美女走到哪里都是很吸引眼球的。
当瑶光进来的时候,瞬间茶摊里所有人的视线都胶着在她身上了,不管是光明正大地看,还是故作正经的偷看,几乎茶摊里所有人的注意力都集中在那片区域里面了。于是当瑶光连鞘握住剑的时候,连锁反应之下,非江湖人士闪得飞快,瞬间茶摊空了一半。
掌柜躲在柜子后面,偷偷地看着瑶光那边的情况,心里哀嚎不已,但没有勇气冲出去抗议。开玩笑,他一手手无缚鸡之力的平民百性,碰到这些不讲理的江湖人,除了闪得远一点还有什么办法?只是桌子椅子什么的被砸了就算运气不错了,倒霉点的被卷进江湖仇杀里,说不定连命都没了。
轻轻摇着折扇,柳公子轻佻无比地说:“对不住,容姑娘准备怎么个对不住法啊?嗯?”
陈和尚擦了擦身上热出来的汗水,不耐烦地说:“去去去,小丫头就该回家嫁人带孩子去,乱掺和什么。”
柳公子一收折扇拍了拍掌心,看似在劝慰陈和尚,实则出语轻薄:“嫁人,未免太暴殄天物了,容姑娘如此绝色,自然该多出来出来,让大家乐呵乐呵。”
瑶光的脸色顿时沉了下来,语气傲慢无比:“两位如果即刻离开,我便放你们一马。”
这种把对方不当一回事的施舍般的语气,陈和尚柳公子若是肯听从,以后就别在江湖上混了。
柳公子眼神在瑶光手上连鞘的剑上打转了一圈,失笑出声:“容姑娘,您不会打算就这么动手吧?”
“嘿
!”陈和尚嘿嘿地笑了起来:“小丫头不知道我们两个是谁吧?居然说这种大话。”
瑶光淡淡地说:“陈和尚,恶人谷内外家功夫第一,一身铁布衫的横练功夫号称刀枪不入。柳公子,恶人谷内轻功第一,轻功之高明,在江湖上也能排进前五之内。”
柳公子的笑容渐渐收敛了起来:“容姑娘这是肯定要动手了?”知道他们是谁还敢说这种大号,不是自大狂妄不自量力,就是确实有不把他们放在眼里的本钱。
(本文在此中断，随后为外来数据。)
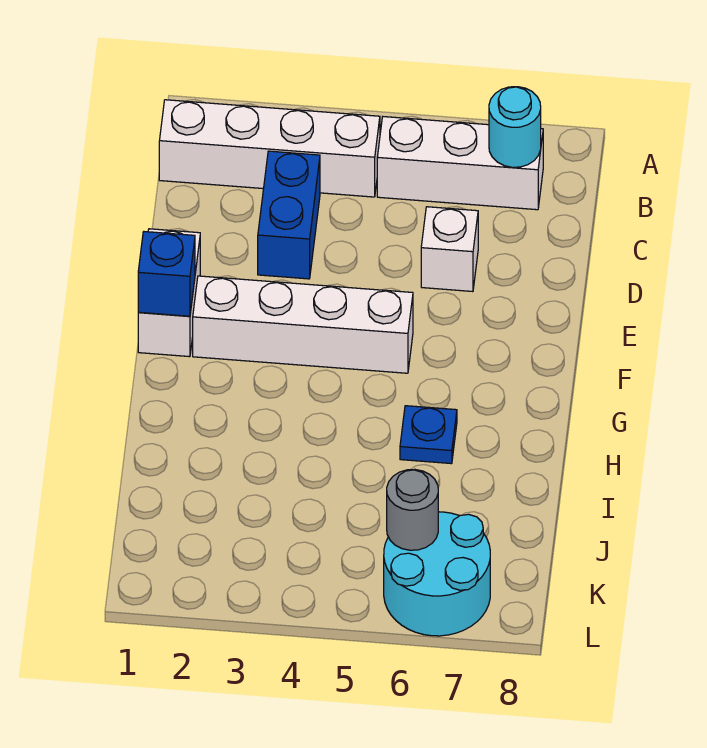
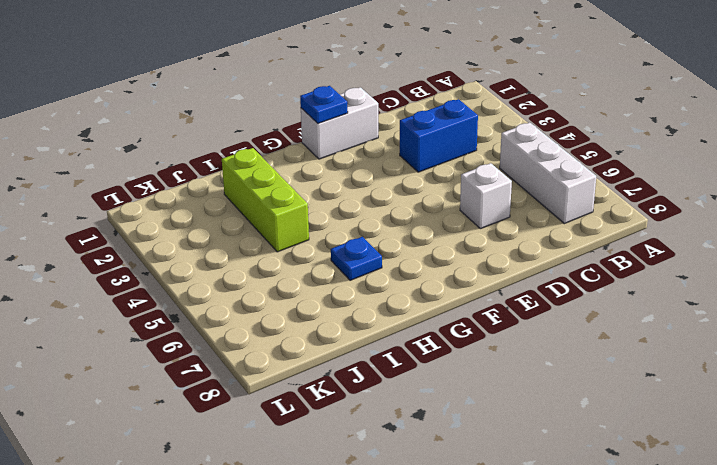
blue 1x1 plate [300,86,348,124] -> blue 1x1 brick [138,232,195,316]
lime 1x3 brick [222,148,309,252] -> none
none -> white 1x4 brick [159,100,380,197]
none -> white 1x4 brick [193,276,413,373]

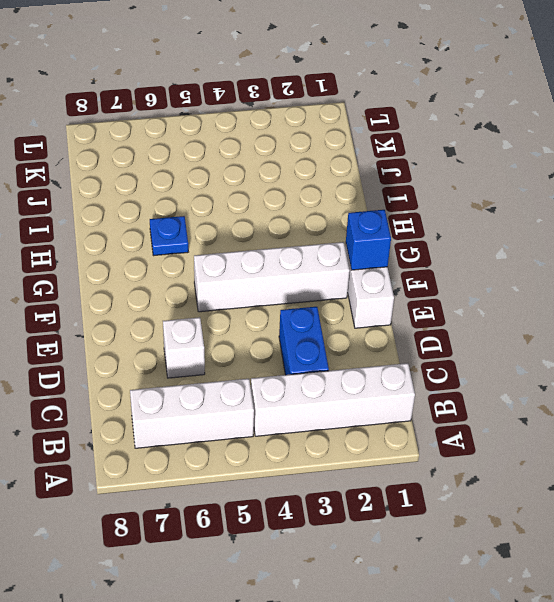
none -> cyan 2x2 round brick [384,512,490,636]
none -> cyan 1x1 round brick [489,87,541,167]

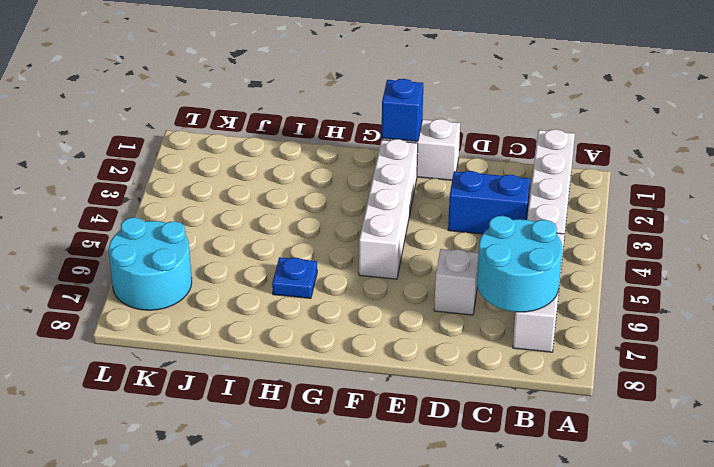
cyan 2x2 round brick [477,216,562,312] -> cyan 1x1 round brick [489,87,541,167]
none -> grey 1x1 round brick [387,469,438,550]

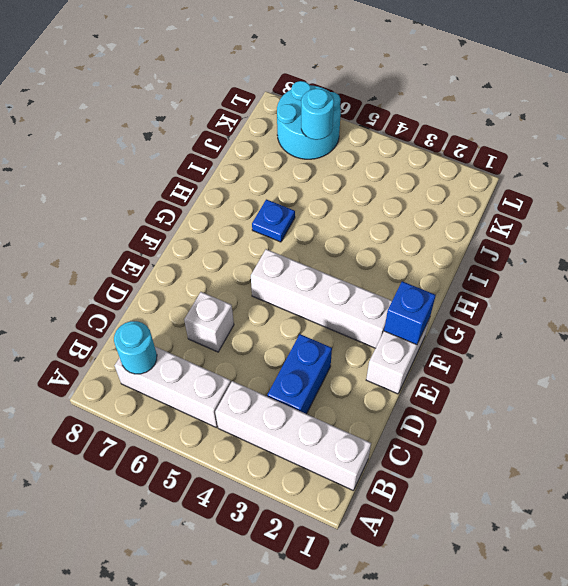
cyan 1x1 round brick [301,89,334,140] -> grey 1x1 round brick [387,469,438,550]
“只要你们不跟在薛清颜身边,我就放你们一马。”瑶光再次重复了自己的条件,“否则,休怪我手下不容情了。”
陈和尚突然毫无预兆地掀起桌子朝瑶光砸来:“我倒要看看你怎么个不容情法!”在掀出桌子后,陈和尚紧跟着就是一拳,带起的劲风甚至隐隐带上了呼啸之声,若是被打实了,断筋折骨怕还是轻的。
“粗鲁,太粗鲁了,怎么可以这么唐突佳人呢?”柳公子摇头叹气,嘴上这么说着,手上的动作一点也不怪,和陈和尚的配合极为默契,在桌子挡住瑶光视线的同时,闪身从旁边绕过去准备偷袭。
哪怕是恶人谷中的恶人,能像他们两个这么没脸没皮对着一个小丫头都用上了偷袭的人,也不多。换了别人,哪怕是老江湖,在猝不及防之下八成也会被他们得手。
可惜,他们面前的是瑶光。
瑶光只是慢条斯理地用连鞘的长剑往前面一敲,向她砸来的桌子瞬间被震成粉碎,同时,连鞘长剑的去势不减,甚至更快了几分,砸在陈和尚的拳上,直接把他的拳头打了回去。看起来就好像陈和尚主动地把自己的拳头送上去让瑶光打一般。
随后,瑶光手腕一转,连鞘的长剑往左划出一个优美的弧度,正好砸在柳公子的鼻梁上,当场把他砸出茶摊。
这一连串动作,说时迟,那时快,柳公子脚步刚往前踏出不到半步,就觉得眼前一花鼻梁一痛,人已经向外飞去。在半空中的时候,柳公子生理性的眼泪不受控制地流了出来。
直到柳公子撞到茶摊旁边系马的树上,被瑶光一剑敲得粉碎的桌子,纷纷扬扬的木粉洒在地上,堆了一个小堆。陈和尚抱着自己被砸的拳头,痛得嗷嗷直叫
。
这几下兔起鹘落,形势瞬间逆转,看得所有人都有些目瞪口呆,几乎不敢相信自己的眼睛。只有从头到尾都没有出手过的薛清颜阴着脸站在那里,早有了几分预料。